■ Task to carry out ■
Work through the data below and give the number of lines holding "elbow", nothing more.

Task material START

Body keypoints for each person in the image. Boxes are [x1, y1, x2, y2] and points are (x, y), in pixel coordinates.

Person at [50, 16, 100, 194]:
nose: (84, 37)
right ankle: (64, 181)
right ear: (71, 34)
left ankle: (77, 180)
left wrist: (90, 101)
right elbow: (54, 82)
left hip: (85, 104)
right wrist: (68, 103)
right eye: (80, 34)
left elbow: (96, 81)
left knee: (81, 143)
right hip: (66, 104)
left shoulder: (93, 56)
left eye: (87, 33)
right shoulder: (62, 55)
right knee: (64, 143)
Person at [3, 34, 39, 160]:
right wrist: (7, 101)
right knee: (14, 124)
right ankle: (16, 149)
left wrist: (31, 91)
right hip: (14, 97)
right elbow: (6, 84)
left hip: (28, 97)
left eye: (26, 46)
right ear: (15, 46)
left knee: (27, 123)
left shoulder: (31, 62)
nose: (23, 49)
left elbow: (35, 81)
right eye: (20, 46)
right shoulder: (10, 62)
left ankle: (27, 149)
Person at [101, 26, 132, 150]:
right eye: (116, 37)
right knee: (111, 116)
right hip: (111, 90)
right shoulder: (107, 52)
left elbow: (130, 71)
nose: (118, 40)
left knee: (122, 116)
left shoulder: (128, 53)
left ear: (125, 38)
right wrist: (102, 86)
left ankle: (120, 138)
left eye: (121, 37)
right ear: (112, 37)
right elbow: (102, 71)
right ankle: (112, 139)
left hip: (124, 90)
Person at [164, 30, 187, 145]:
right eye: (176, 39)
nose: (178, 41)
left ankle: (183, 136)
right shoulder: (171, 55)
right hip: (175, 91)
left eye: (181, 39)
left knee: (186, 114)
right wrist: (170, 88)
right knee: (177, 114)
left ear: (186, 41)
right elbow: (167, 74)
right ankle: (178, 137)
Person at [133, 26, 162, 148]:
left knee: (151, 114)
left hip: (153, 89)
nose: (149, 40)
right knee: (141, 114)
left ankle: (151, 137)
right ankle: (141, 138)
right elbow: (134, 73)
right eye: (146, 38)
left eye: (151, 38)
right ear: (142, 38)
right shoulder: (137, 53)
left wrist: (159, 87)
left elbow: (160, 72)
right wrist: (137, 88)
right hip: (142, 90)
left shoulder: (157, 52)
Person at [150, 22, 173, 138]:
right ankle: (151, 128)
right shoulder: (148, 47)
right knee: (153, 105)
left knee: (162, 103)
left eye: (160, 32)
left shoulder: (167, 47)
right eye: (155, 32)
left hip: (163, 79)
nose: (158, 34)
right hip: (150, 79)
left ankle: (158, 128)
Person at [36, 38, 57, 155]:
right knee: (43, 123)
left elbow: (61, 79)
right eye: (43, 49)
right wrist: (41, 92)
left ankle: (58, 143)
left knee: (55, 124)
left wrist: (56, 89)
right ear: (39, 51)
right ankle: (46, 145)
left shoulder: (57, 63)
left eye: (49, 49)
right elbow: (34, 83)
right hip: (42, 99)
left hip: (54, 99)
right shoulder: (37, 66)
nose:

Task material END

■ Task output ■
11